By Dan Morse
Washington Post Staff Writer
Friday, February 4, 2011; 10:03 PM
The news just keeps getting worse for Cody Wilkins, the man accused of leaving a charging cellphone at the scene of a Silver Spring home he'd broken into.
Detectives said Friday that they expect to link him to at least 50 break-ins, many involving stolen jewelry, in a swath of Montgomery County from Silver Spring to Olney.
For months, officials were stymied in the case, even as they increased forensic testing, tracked footprints outside houses and analyzed patterns to try to predict where the thief would hit next. Then, they got the cellphone. Wilkins's home had lost power in last week's snowstorm, and he needed juice for his phone.
"Sometimes it's great investigations; sometimes it's sheer luck, sheer stupidity by the suspects. We'll take it anyway we can get it," said Detective Kye Pak, who worked the Olney area burglaries.
Police began picking up a pattern of break-ins in early November. During the daytime weekdays, a thief would break through a window or door, generally in the back of a house. The thief grabbed jewelry, cash or small electronic items and left. At one point, detectives were responding to two such jobs a day.
"He had a field day in my house," said Eileen Cunius, 44, of Olney, who lost an estimated $8,000 to $9,000 in jewelry Jan. 11.
She arrived home about 3 p.m. and at first didn't know anything had happened because she did work on her first floor. Then she saw a light on upstairs. Odd she thought, going into her bedroom. Then she saw her jewelry box opened. She went over to look.
The diamond ring her mother gave her five years ago? Gone.
Two more rings her mother gave her - one on her 16th birthday, the other on her 13th birthday - that she planned to give to her young daughters? Also gone.
Tears started coming to her eyes.
On Jan. 28, Wilkins, 25, broke into a Silver Spring home, police said. When detectives discovered he had left behind a cellphone plugged into the wall, they called a frequently used number on it. Wilkins's girlfriend answered, according to police, and said she was at her mother's house in Laurel because she and Wilkins didn't have power at their home.

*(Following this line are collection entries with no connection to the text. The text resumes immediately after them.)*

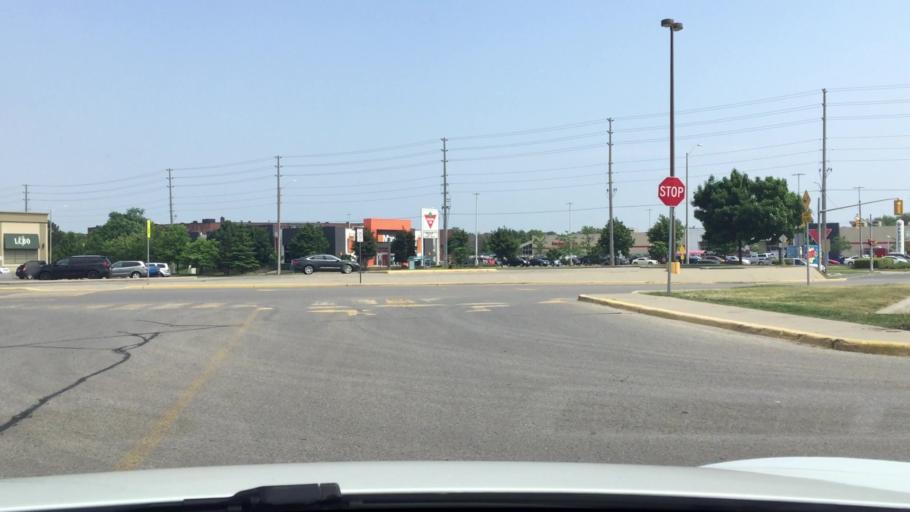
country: CA
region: Ontario
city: Oshawa
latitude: 43.8875
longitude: -78.8778
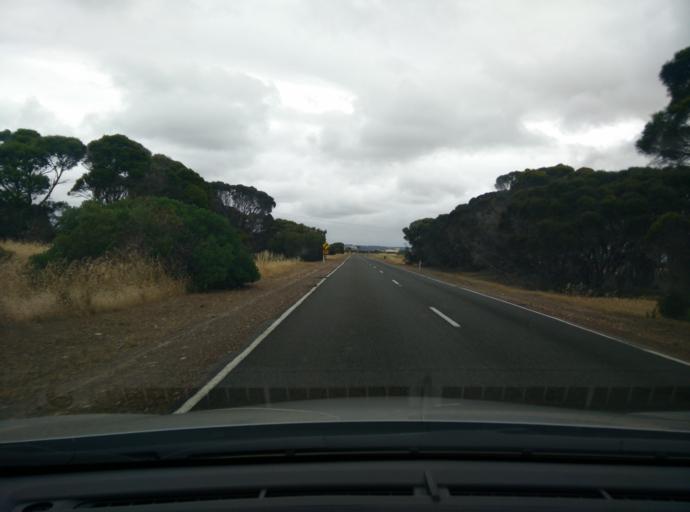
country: AU
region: South Australia
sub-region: Kangaroo Island
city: Kingscote
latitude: -35.6972
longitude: 137.5708
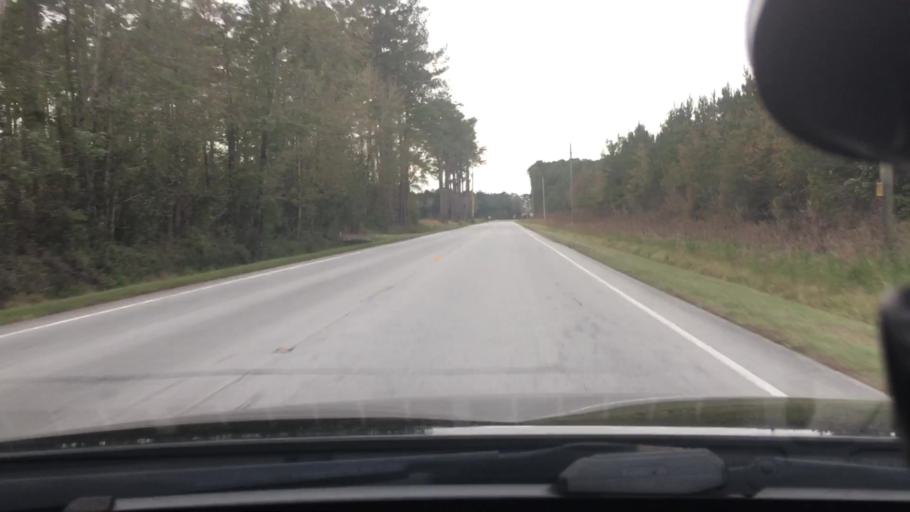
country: US
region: North Carolina
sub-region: Craven County
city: Vanceboro
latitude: 35.4132
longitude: -77.2503
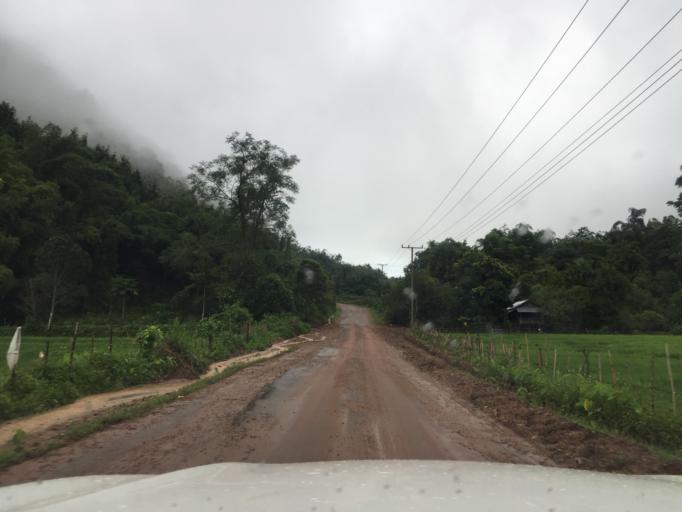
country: LA
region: Oudomxai
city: Muang La
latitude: 20.8301
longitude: 102.0985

When questioned, Wilkins told detectives he'd lost his job, admitted to three break-ins but tried to minimize what he'd done, according to court records and detectives.
Detectives think Wilkins rarely drove - taking the Metro and walking to houses. He often hit two houses in a neighborhood and quickly left the area, Pak said. Wilkins didn't have a car charger for his phone, Pak said.
In searching his home, detectives found a bong and jewelry taken from other burglaries, according to court records. Detectives have charged Wilkins with 10 break-ins. They expect to charge him with more and to close out other cases "administratively," meaning they will link the burglary to Wilkins but not charge him, said Sgt. Rob Grims.
Court records do not indicate whether Wilkins has a lawyer. He remained jailed on $1 million bond Friday.
Cunius said the only redeeming aspect of the ordeal, for her, was learning how Wilkins was arrested. "I just snickered to myself."